Что сделать.
**A)** Отредактируйте фрагмент речи о фашизме: начните со слов «Эрнест Хемингуэй ФАШИЗМ», закончите словами «его собственного опыта.» и замените в нем «читателя» на «собеседника».
**B)** Продолжите речь о писателе и фашизме, начав сразу после ее последнего предложения.

Эрнест Хемингуэй ФАШИЗМ — ЭТО ЛОЖЬ

Речь, произнесенная 4 июня 1937 года на Втором конгрессе американских писателей

Задача писателя неизменна. Сам он меняется, но задача его остается та же. Она всегда в том, чтобы писать правдиво и, поняв, в чем правда, выразить ее так, чтобы она вошла в сознание читателя частью его собственного опыта.

Нет ничего труднее этого, и трудностью задачи можно объяснить, почему награда, все равно, приходит ли она скоро или заставляет себя ждать, обычно очень велика. Если награда приходит скоро, это часто губит писателя. Если она заставляет себя ждать слишком долго, это очень часто озлобляет его. Иногда награда приходит лишь после смерти, и тогда ему уже все равно. Но именно потому, что писать правдивые, долговечные произведения так трудно, по-настоящему хороший писатель рано или поздно будет признан. Только романтики воображают, что на свете есть «неизвестные мастера».

Настоящий хороший писатель будет признан почти при всякой из существующих форм правления, которая для него терпима. Есть только одна политическая система, которая не может дать хороших писателей, и система эта — фашизм. Потому что фашизм — это ложь, изрекаемая бандитами. Писатель, который не хочет лгать, не может жить и работать при фашизме.

Фашизм — ложь, и потому он обречен на литературное бесплодие. И когда он уйдет в прошлое, у него не будет истории, кроме кровавой истории убийств, которая и сейчас всем известна и которую кое-кто из нас за последние несколько месяцев видел своими глазами.

Писатель, если он знает, из-за чего и как ведется война, привыкает к ней. Это — важное открытие. Просто поражаешься при мысли, что ты действительно привык к ней. Когда каждый день бываешь на фронте и видишь позиционную войну, маневренную войну, атаки и контратаки, все это имеет смысл, сколько бы людей мы ни теряли убитыми и ранеными, если знаешь, за что борются люди, и знаешь, что они борются разумно. Когда люди борются за освобождение своей родины от иностранных захватчиков и когда эти люди — твои друзья, и новые друзья и давнишние, и ты знаешь, как на них напали и как они боролись, вначале почти без оружия, то, глядя на их жизнь, и борьбу, и смерть, начинаешь понимать, что есть вещи и хуже войны. Трусость хуже, предательство хуже, эгоизм хуже.

В Мадриде мы, военные корреспонденты, в прошлом месяце девятнадцать дней были свидетелями убийства. Совершала его германская артиллерия, и это было отлично организованное убийство.

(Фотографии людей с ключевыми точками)
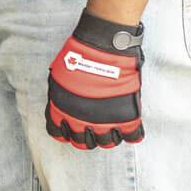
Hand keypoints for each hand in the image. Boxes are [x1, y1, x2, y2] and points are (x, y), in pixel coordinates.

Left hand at [46, 10, 144, 149]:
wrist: (102, 47)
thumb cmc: (78, 55)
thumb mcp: (58, 77)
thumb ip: (60, 96)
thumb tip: (61, 108)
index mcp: (61, 110)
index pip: (58, 132)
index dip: (64, 131)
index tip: (69, 128)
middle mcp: (81, 120)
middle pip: (83, 142)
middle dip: (86, 136)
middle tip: (91, 128)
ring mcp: (105, 120)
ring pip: (107, 142)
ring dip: (107, 136)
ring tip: (110, 126)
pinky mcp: (127, 116)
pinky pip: (132, 136)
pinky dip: (131, 134)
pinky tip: (128, 126)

Ваши ответы.
**A)**
Эрнест Хемингуэй ФАШИЗМ — ЭТО ЛОЖЬ

Речь, произнесенная 4 июня 1937 года на Втором конгрессе американских писателей

Задача писателя неизменна. Сам он меняется, но задача его остается та же. Она всегда в том, чтобы писать правдиво и, поняв, в чем правда, выразить ее так, чтобы она вошла в сознание собеседника частью его собственного опыта.

**B)**
Я сказал, что к войне привыкаешь. Если по-настоящему интересуешься военной наукой, — а это великая наука, — и вопросом о том, как ведут себя люди в моменты опасности, этим можно так увлечься, что одна мысль о собственной судьбе покажется гадким себялюбием.

Но к убийству привыкнуть нельзя. А мы в Мадриде девятнадцать дней подряд наблюдали массовое убийство.

Фашистские государства верят в тотальную войну. Это попросту значит, что, всякий раз как их бьют вооруженные силы, они вымещают свое поражение на мирных жителях. В эту войну, начиная с середины ноября 1936 года, их били в Западном Парке, били в Пардо, били в Карабанчеле, били на Хараме, били под Бриуэгой и под Кордовой. И всякий раз, после поражения на фронте, они спасают то, что почему-то зовут своей честью, убивая гражданское население.

Начав описывать все это, я вызвал бы у вас только тошноту. Может быть, я пробудил бы в вас ненависть. Но не это нам сейчас нужно. Нам нужно ясное понимание преступности фашизма и того, как с ним бороться. Мы должны понять, что эти убийства — всего лишь жесты бандита, опасного бандита — фашизма. А усмирить бандита можно только одним способом — крепко побив его. И фашистского бандита бьют сейчас в Испании, как сто тридцать лет назад на том же самом полуострове били Наполеона. Фашистские государства знают это и готовы на все. Италия знает, что ее солдаты не будут драться за пределами своей страны, и, несмотря на превосходное снаряжение, они не идут ни в какое сравнение с солдатами Народной испанской армии, не говоря уже о бойцах Интернациональных бригад.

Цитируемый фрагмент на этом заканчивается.